Lukisan pertama, Dampak Modernisasi, memiliki dimensi 120 x 180 sentimeter. Teknik Camelia saat mengeksekusi cat minyak begitu handal, begitu halus dan menghasilkan objek dengan realis yang tinggi. Disini ia
menggambarkan sebuah mobil biru pudar yang berkarat serta rusak; banyak bagian dari mobil yang sudah usang dan lepas, tergeletak di sekeliling badan mobil. Disini saya mengagumi lagi kejelian Camelia dalam membuat detail pernak-pernik yang dahsyat. Meski hanya sekedar rongsokan kecil-kecil, namun salah satu kekuatan lukisan ini ada pada penggambaram tumpang tindihnya. Detail artistik juga nampak pada televisi rusak disebelah mobil, gumpalan tanah di bawah mobil, serta penggambaran satwa-satwa yang ada di dalam lukisan.
            Daya tariknya jelas, pada teknik yang luar biasa dan surealis yang nyata. Warna hangat dari lukisan ini seakan menggambarkan kesenduan, meski dikemas dengan gradasi gelap menuju terang khas Camelia yang lembut. Namun ketika ia menggambarkan figur hewan-hewan pada dinding belakang mobil, lukisan ini terasa turun nilainya. Tidak ada kesatuan antara figur-figur satwa langka tersebut dengan objek disekitarnya. Terlihat resah, figur-figur tersebut hanya nampak seperti tempelan. Begitu pula dengan gambar suasana perkotaan yang ia taruh begitu saja di bagian kanan lukisan. Ia bahkan dengan jelas menggambarkan pemandangan tersebut seperti poster, dengan aksen gulungan kertas di sebelah kiri atas. Lagi-lagi, masih terlihat sebuah gambar dalam gambar, padahal ini bukanlah kolase. Hal serupa menimpa telur yang baru menetas dan tunas diatas tanah. Keberadaan mereka amat terpisah dari objek yang lain. Seperti hanya menumpang lewat, atau melayang rendah begitu saja diatas kertas.
▬▬▬▬▬▬▬▬▬▬
◆ **TUJUAN LATIHAN**:
Jawablah pertanyaan tentang ulasan lukisan di atas:
1. Berapa dimensi lukisan Dampak Modernisasi?
2. Benda rusak apa yang digambarkan di sebelah mobil?
3. Di bagian mana lukisan gambar suasana perkotaan ditempatkan?
Entri-entri ini diambil dari sumber yang berbeda.

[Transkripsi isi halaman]
▬▬▬▬▬▬▬▬▬▬
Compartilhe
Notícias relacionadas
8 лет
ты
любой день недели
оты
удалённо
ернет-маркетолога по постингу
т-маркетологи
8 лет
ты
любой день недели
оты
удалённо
▬▬▬▬▬▬▬▬▬▬
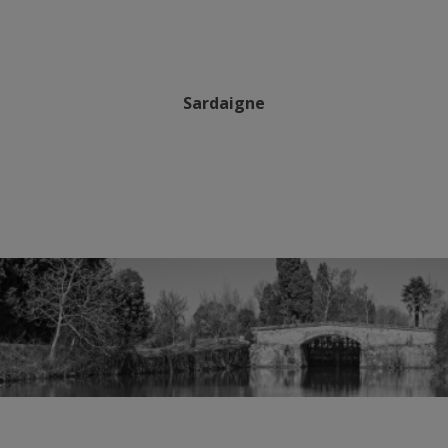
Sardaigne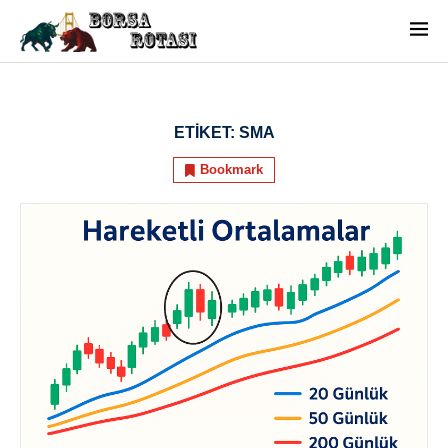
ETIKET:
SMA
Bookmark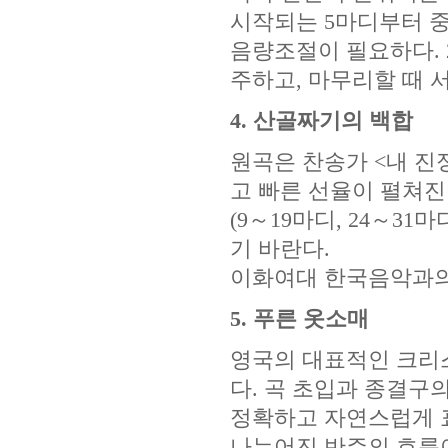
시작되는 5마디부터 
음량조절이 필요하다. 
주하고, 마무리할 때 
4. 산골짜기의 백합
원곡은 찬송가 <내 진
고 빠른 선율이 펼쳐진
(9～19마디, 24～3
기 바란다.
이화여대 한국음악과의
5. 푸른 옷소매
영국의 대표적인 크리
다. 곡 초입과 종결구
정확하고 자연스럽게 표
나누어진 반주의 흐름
▬▬▬▬▬▬▬▬▬▬
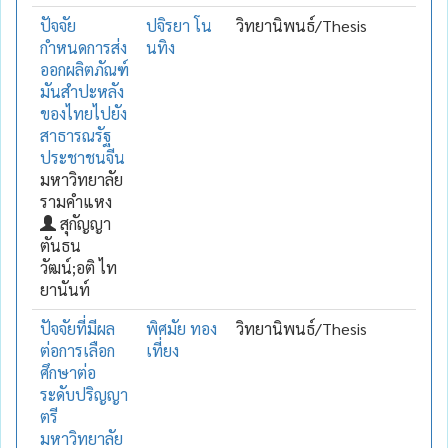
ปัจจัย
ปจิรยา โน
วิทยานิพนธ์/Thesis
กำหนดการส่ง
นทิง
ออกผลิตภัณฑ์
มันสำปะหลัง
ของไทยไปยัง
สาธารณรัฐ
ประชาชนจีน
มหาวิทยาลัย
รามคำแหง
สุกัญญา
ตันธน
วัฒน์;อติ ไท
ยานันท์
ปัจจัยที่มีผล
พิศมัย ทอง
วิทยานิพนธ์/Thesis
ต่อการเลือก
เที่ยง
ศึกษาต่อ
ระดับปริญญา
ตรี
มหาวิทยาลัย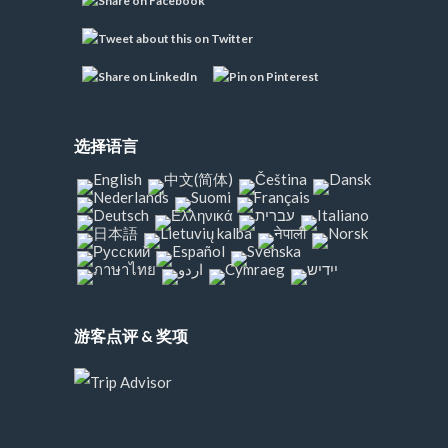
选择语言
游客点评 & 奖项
▬▬▬▬▬▬▬▬▬▬
◆ **HASIL LATIHAN**:
1. 120 x 180 sentimeter.
2. Televisi rusak.
3. Di bagian kanan lukisan.